## Problem to work on
Every line of the entries below that mentions "prime" is to be copied out.

## Exercise data

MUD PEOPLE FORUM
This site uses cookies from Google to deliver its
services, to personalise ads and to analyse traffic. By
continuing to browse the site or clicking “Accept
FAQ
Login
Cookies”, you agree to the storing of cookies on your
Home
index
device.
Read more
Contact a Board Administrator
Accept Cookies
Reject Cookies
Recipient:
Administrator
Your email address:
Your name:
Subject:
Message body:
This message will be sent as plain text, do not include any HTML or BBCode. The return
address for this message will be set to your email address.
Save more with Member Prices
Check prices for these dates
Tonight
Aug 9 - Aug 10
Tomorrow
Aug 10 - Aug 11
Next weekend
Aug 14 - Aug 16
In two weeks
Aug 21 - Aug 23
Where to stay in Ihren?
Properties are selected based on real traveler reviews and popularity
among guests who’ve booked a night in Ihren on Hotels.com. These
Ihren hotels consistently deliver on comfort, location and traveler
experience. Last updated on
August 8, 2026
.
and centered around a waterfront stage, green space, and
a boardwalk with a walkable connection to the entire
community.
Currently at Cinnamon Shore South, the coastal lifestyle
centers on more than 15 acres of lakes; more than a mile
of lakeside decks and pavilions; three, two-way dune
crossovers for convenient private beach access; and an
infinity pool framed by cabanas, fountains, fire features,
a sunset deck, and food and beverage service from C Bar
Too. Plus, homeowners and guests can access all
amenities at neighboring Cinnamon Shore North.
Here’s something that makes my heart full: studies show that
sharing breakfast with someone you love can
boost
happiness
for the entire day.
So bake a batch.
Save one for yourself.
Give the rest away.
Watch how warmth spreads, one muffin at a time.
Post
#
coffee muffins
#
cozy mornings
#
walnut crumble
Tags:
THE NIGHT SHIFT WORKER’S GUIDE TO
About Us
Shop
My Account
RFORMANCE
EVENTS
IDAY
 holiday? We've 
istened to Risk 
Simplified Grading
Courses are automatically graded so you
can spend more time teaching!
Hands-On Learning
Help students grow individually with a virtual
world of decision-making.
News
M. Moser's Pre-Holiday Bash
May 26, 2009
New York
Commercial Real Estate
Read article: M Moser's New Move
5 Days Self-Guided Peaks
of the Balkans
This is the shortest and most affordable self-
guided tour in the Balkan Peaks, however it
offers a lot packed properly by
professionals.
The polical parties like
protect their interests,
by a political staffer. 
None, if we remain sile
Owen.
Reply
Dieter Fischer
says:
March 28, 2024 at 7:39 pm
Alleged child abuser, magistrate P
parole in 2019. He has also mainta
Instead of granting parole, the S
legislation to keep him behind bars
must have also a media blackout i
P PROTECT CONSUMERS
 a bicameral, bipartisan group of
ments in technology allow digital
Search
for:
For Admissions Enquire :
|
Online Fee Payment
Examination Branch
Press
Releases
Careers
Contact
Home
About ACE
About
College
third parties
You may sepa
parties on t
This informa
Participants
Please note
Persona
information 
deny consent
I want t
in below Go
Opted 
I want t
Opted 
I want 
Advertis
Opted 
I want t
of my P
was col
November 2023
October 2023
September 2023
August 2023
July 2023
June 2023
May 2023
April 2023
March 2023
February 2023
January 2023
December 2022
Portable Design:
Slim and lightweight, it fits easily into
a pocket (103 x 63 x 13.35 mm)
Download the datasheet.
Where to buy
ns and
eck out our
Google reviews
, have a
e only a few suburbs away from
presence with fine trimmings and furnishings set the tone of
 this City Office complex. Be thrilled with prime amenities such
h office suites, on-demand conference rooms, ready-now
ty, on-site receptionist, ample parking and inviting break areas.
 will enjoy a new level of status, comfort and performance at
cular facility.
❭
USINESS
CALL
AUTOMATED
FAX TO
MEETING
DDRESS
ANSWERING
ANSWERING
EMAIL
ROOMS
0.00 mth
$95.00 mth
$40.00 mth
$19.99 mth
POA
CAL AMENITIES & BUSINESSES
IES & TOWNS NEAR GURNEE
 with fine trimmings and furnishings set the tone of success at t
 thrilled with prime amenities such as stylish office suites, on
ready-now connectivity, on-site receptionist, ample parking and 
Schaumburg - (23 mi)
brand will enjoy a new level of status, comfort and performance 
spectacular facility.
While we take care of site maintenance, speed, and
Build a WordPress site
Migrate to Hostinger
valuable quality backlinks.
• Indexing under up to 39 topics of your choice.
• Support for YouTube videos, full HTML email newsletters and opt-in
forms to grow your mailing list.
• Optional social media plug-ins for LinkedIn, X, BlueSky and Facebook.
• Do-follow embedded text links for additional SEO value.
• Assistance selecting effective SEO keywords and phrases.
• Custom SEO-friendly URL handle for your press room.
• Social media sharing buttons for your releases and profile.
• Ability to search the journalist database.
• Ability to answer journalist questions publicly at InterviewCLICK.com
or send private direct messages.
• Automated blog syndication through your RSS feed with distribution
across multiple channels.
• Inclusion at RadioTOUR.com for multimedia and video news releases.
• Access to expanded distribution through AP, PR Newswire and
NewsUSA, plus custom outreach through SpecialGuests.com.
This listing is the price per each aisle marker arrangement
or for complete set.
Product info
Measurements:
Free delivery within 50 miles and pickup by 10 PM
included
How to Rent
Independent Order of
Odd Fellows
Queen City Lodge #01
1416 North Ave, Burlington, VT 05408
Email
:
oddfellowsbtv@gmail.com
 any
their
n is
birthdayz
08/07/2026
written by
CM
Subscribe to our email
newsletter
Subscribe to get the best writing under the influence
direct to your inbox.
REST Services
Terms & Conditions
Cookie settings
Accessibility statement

## Answer
 this City Office complex. Be thrilled with prime amenities such
 thrilled with prime amenities such as stylish office suites, on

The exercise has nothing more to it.